O estado de Mato Grosso consolidou-se como uma exceção no cenário brasileiro ao registrar um aumento expressivo no número de adolescentes em cumprimento de medidas socioeducativas em meio fechado. Enquanto o restante do país observou uma redução significativa na privação de liberdade de jovens, o estado viu esse contingente saltar de 114 para 231 entre 2018 e 2025, o que representa uma alta de 102,6%.
Os dados, extraídos do Levantamento Nacional do Sistema Nacional de Atendimento Socioeducativo (Sinase) 2025, foram publicados pelo Fórum Brasileiro de Segurança Pública. O relatório aponta que a trajetória mato-grossense destoa da média nacional, que apresentou uma queda de 50,2% no mesmo período, evidenciando uma política de encarceramento juvenil distinta das demais unidades da federação.
Crescimento acelerado e disparidade estatística
A disparidade entre o cenário local e o nacional torna-se ainda mais evidente ao analisar o intervalo recente. Entre 2024 e 2025, Mato Grosso registrou um incremento de 37,5% no número de adolescentes internados, enquanto a média brasileira cresceu apenas 1,2%. Esse movimento de alta contínua coloca o estado em uma posição isolada na gestão do sistema socioeducativo.
A taxa de internação local também acompanhou essa curva ascendente. Em 2018, o índice era de 22,5 adolescentes para cada 100 mil habitantes na faixa etária de 12 a 20 anos. Em 2025, esse número atingiu 45,2. Em contrapartida, a média nacional seguiu o caminho inverso, reduzindo a taxa de 84,2 para 50,7 no mesmo intervalo temporal.
Mudança de rumo no sistema socioeducativo brasileiro
Em âmbito nacional, o país interrompeu uma sequência de quedas que vinha desde 2016. Após anos de redução no total de jovens internados — que baixou de 24.510 em 2018 para 12.203 em 2025 —, o sistema começou a apresentar sinais de estabilização e leve alta. Especialistas apontam que a reversão pode estar ligada a mudanças na legislação, novas dinâmicas criminais e alterações na atuação das forças de segurança.

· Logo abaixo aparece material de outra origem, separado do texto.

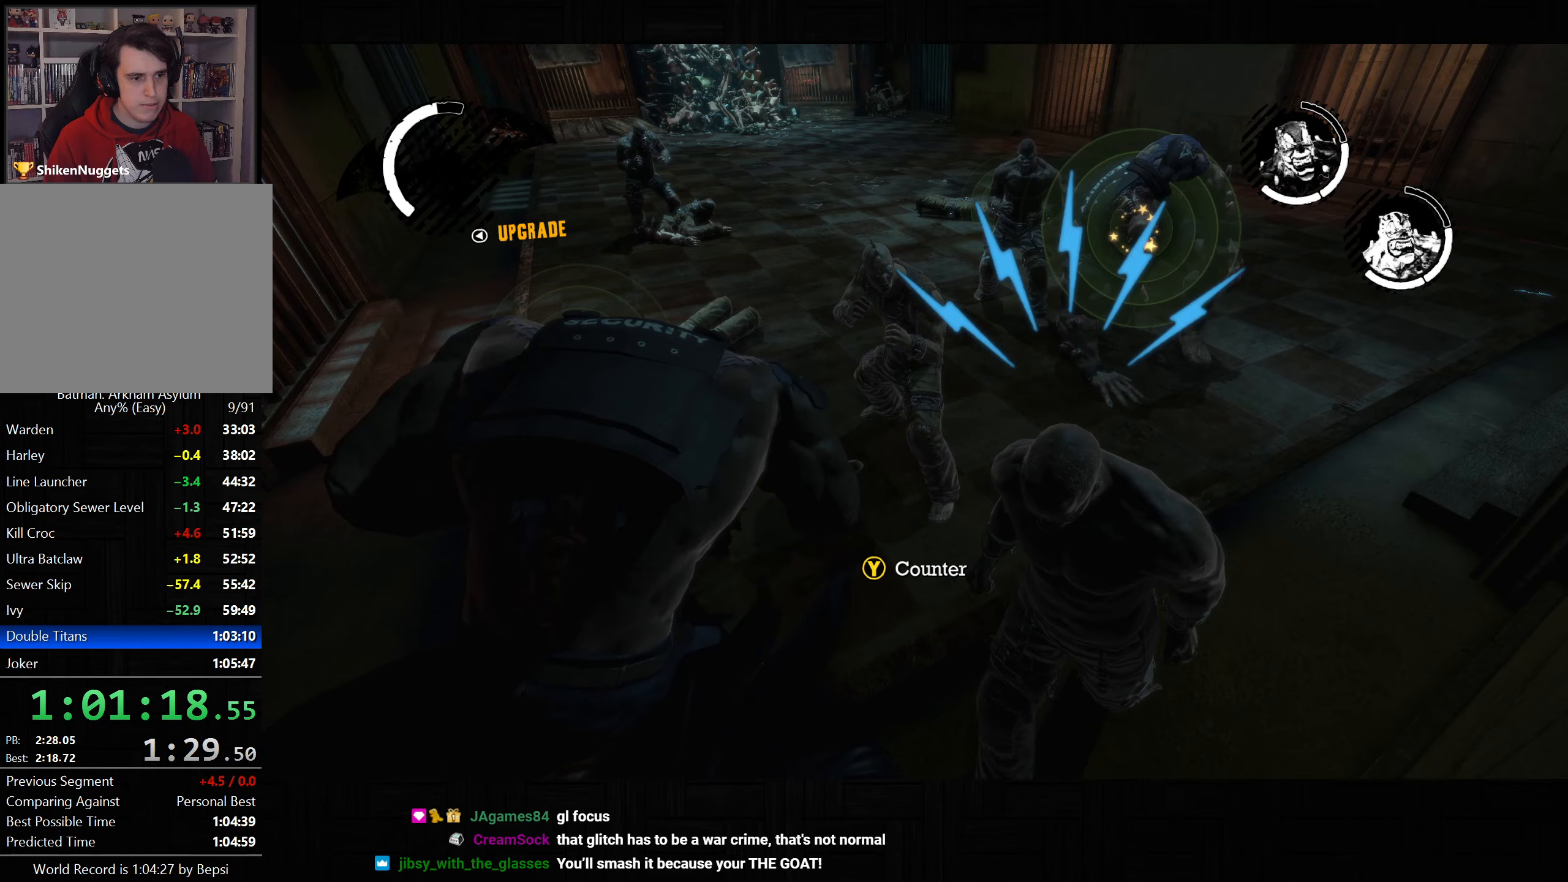
{"dt_ms": 500, "buttons": [], "left_stick": "up", "right_stick": "center", "button_events": [[150, "R2", "up"], [217, "R2", "down"], [317, "R2", "up"], [367, "R2", "down"], [467, "R2", "up"]]}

Perfil demográfico e infrações predominantes
O perfil dos jovens que ocupam as unidades socioeducativas permanece concentrado em grupos específicos. Em 2025, 93,4% dos internos eram do sexo masculino e 73,7% autodeclararam-se negros, sendo a maioria composta por pardos e pretos. A faixa etária predominante situa-se entre 16 e 18 anos, representando 76,1% do total de jovens privados de liberdade.
Quanto à natureza das infrações, o roubo lidera as estatísticas com 29,1% dos casos, seguido de perto pelo tráfico de drogas, que responde por 27,9% das medidas aplicadas. Esses números são frequentemente utilizados como base para o debate sobre a maioridade penal no Congresso Nacional.
Debate sobre políticas públicas e segurança
A divulgação dos dados ocorre em um momento de intensas discussões políticas sobre a redução da maioridade penal. Pesquisadores do Fórum Brasileiro de Segurança Pública argumentam que o foco deveria recair sobre o fortalecimento de políticas públicas de prevenção à violência. O estudo enfatiza que, além de autores de atos infracionais, os jovens dessa faixa etária também figuram como as principais vítimas de mortes violentas no Brasil.